Cisco uses satellite router to make first VoIP call from space
Cisco yesterday announced the first software upgrade of an IP router on a commercial satellite and the first VoIP call made without the use of any terrestrial infrastructure to route the call.
These breakthroughs were part of the Internet Routing in Space (IRIS) testing done on the Intelsat 14 geostationary communications satellite that was launched last year with a Cisco 18400 Space Router on board, said Greg Pelton, Cisco’s IRIS general manager.
“IRIS is our attempt at Cisco to really transform the satellite market and satellite networks and bring all the capabilities from the Internet that we’ve brought to other markets to the satellite industry,” Pelton said. “We feel the time is right, because the satellite industry is going through a bit of an inflection point right now.”
Traditionally, one of the problems facing the satellite industry has been that the functionality of the satellite has been based on its hardware configuration at the time of launch, resulting in static functionality as long as the satellite remains in orbit.

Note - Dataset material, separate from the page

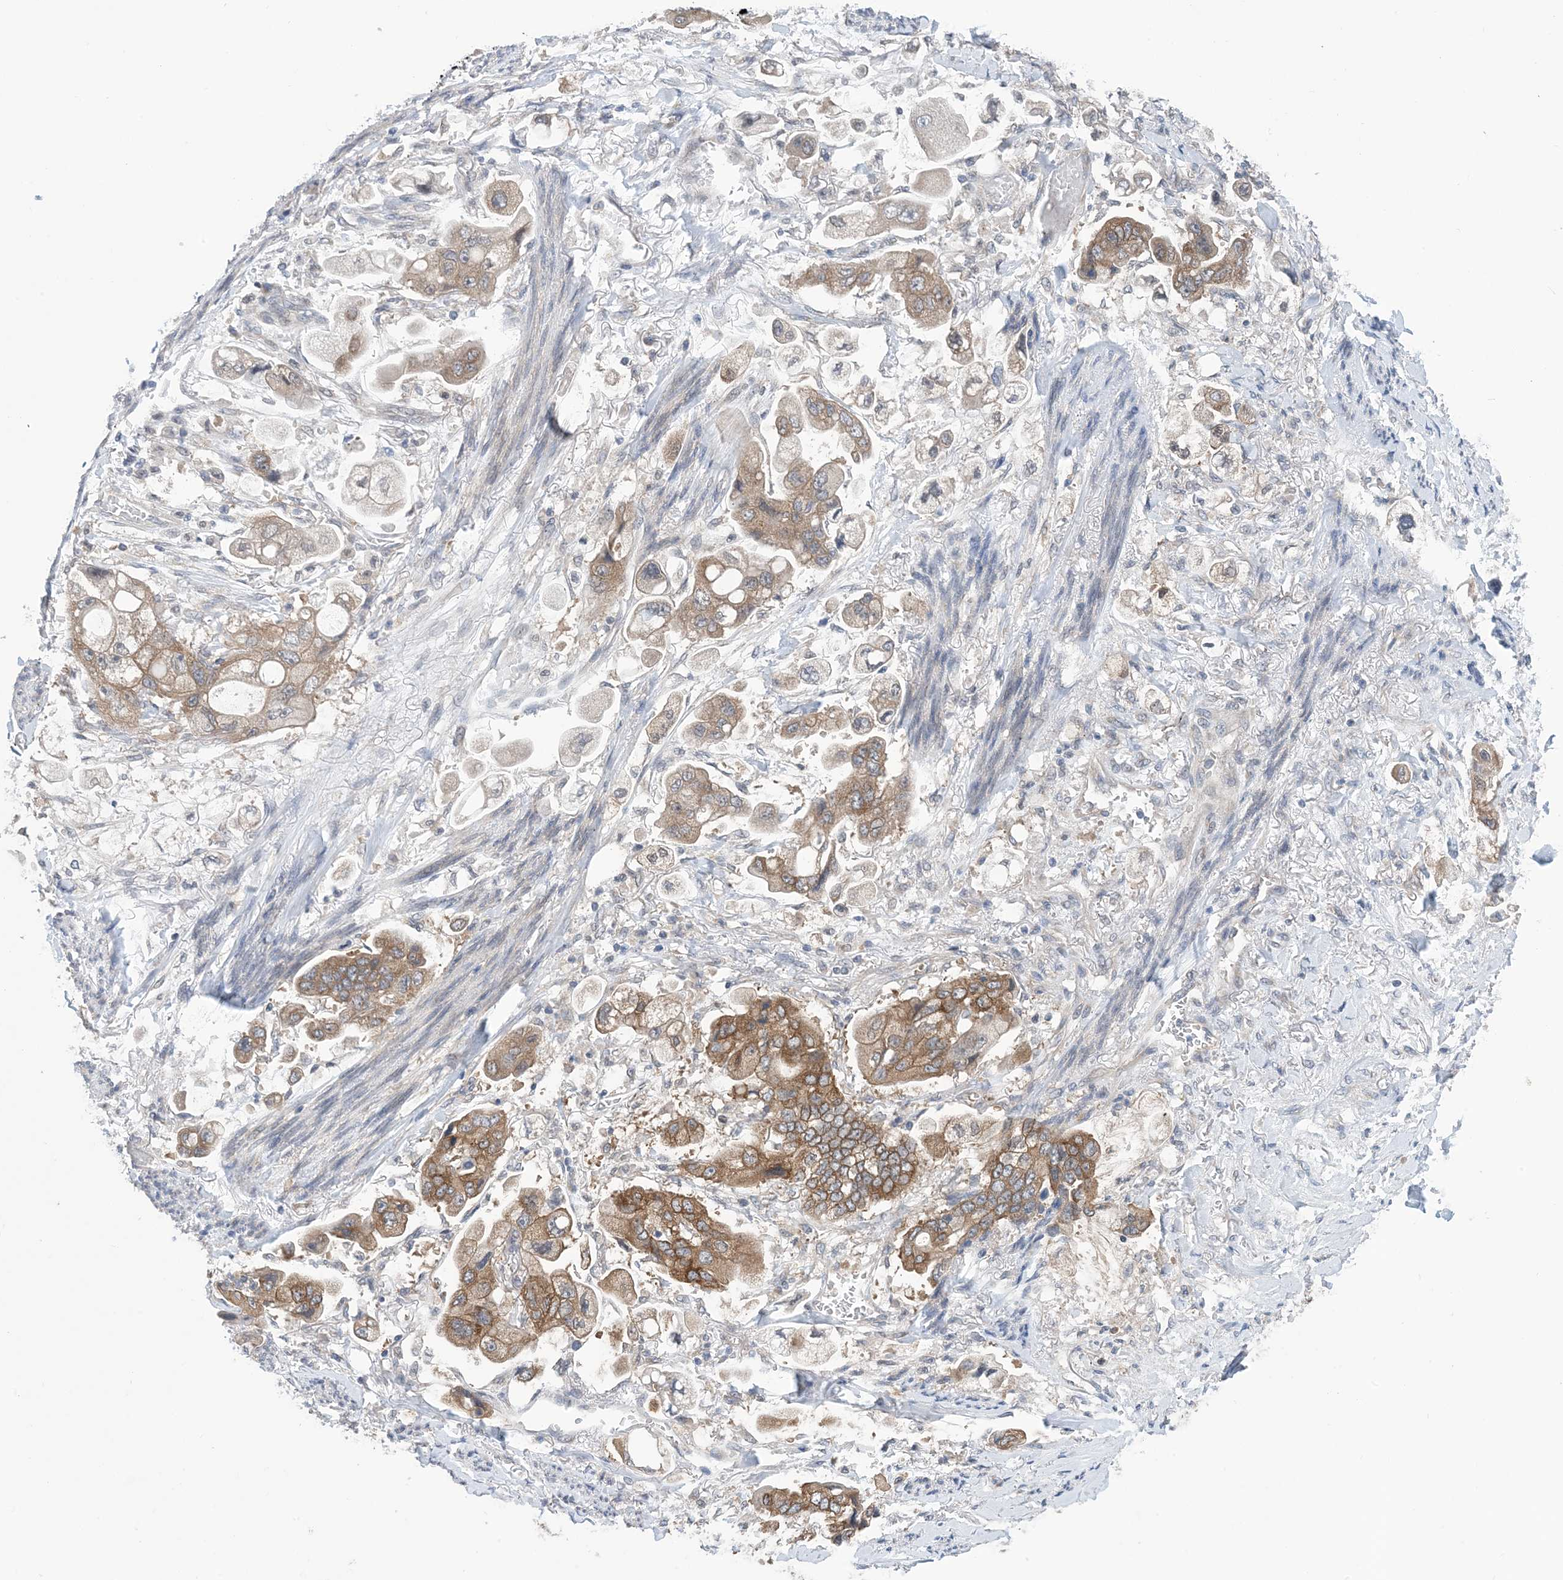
{"staining": {"intensity": "moderate", "quantity": ">75%", "location": "cytoplasmic/membranous"}, "tissue": "stomach cancer", "cell_type": "Tumor cells", "image_type": "cancer", "snomed": [{"axis": "morphology", "description": "Adenocarcinoma, NOS"}, {"axis": "topography", "description": "Stomach"}], "caption": "High-magnification brightfield microscopy of stomach adenocarcinoma stained with DAB (brown) and counterstained with hematoxylin (blue). tumor cells exhibit moderate cytoplasmic/membranous positivity is appreciated in about>75% of cells. (Stains: DAB in brown, nuclei in blue, Microscopy: brightfield microscopy at high magnification).", "gene": "EHBP1", "patient": {"sex": "male", "age": 62}}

“We think that’s a very difficult way to build a business, when you look at how markets are changing and networks are changing and end users’ needs are changing over the 3-year build cycle and the 15-year lifespan of a satellite,” Pelton said.
However, with the software-defined Space Router, the functionality of the satellite can be enhanced via software upgrades. During the recent testing, software upgrades have allowed the Space Router to improve encryption, upgrade to IPv6 and enhance management capabilities.
In addition, the software upgrade included multicasting capabilities and Unified Communications Manager Express, which enables “dial tone from space,” Pelton said.
“All you have to do is pop open a satellite terminal, connect to it, and the satellite will make the phone call for you — it will route your calls,” he said. “All of that capability is waiting in space for you to use in the case of an emergency, and you don’t have to deploy any infrastructure on the ground.”